**Chart interpretation exercises:**
* * *

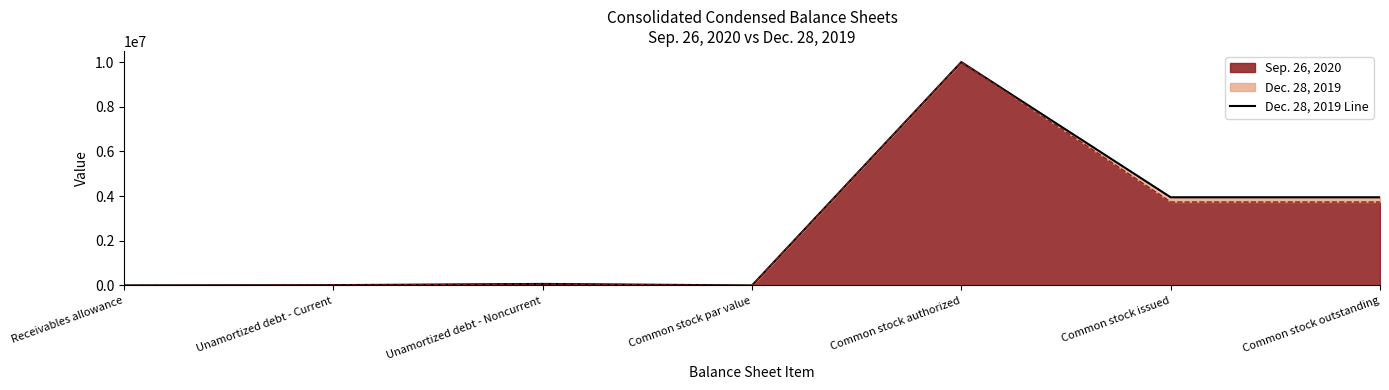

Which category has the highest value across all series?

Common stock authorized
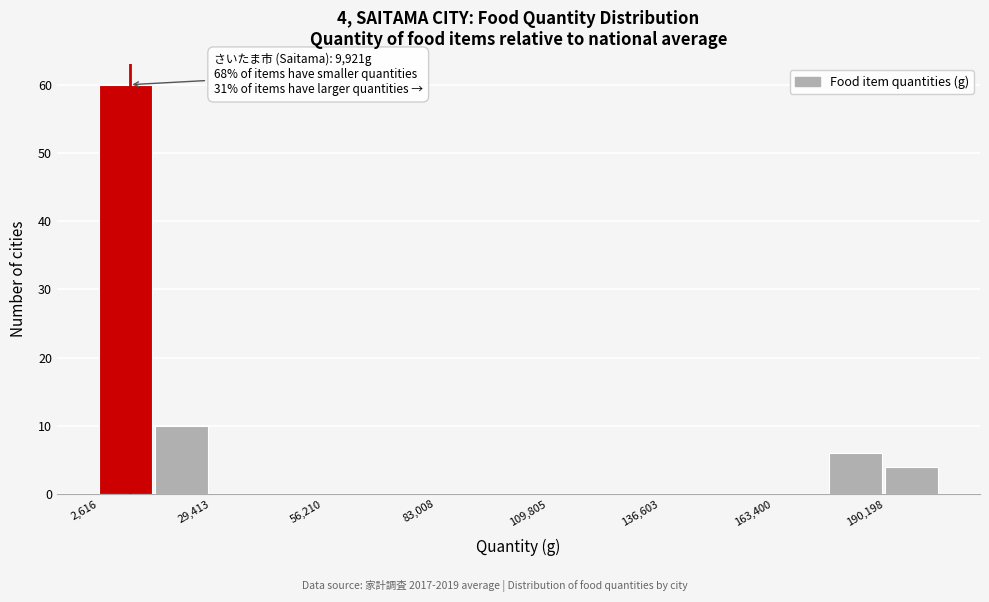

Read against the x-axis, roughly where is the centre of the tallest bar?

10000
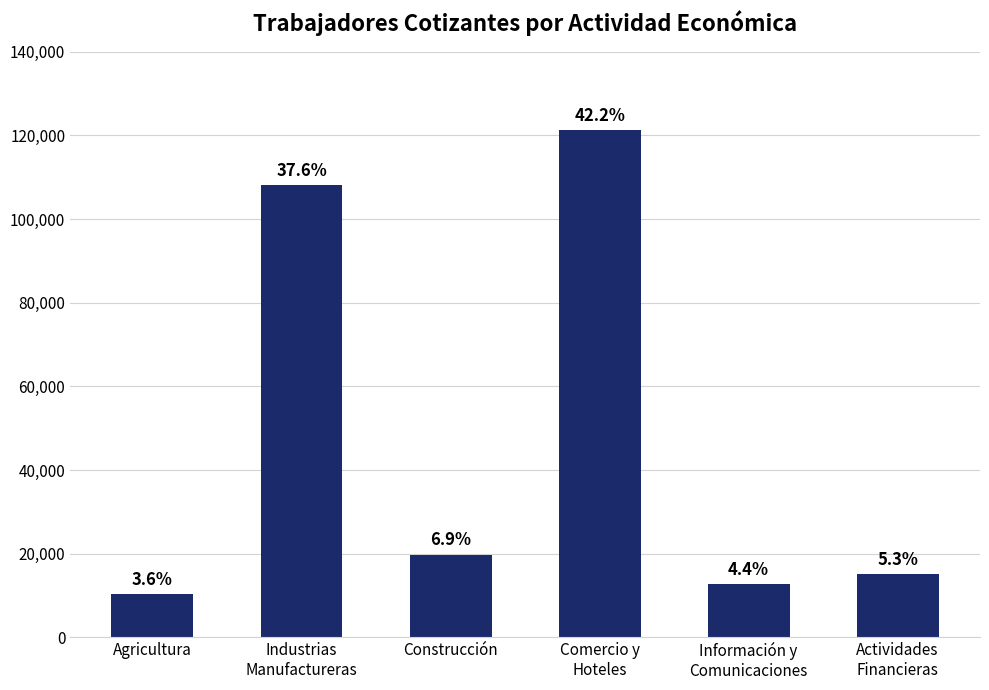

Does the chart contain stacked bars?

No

* * *

**REQUIRED WORK:** Edit the listing above by changing "chart" to "graph" and leaving everything else as it is. Omit the pictures from your answer.

**RESPONSE:**
Which category has the highest value across all series?

Common stock authorized

Read against the x-axis, roughly where is the centre of the tallest bar?

10000

Does the graph contain stacked bars?

No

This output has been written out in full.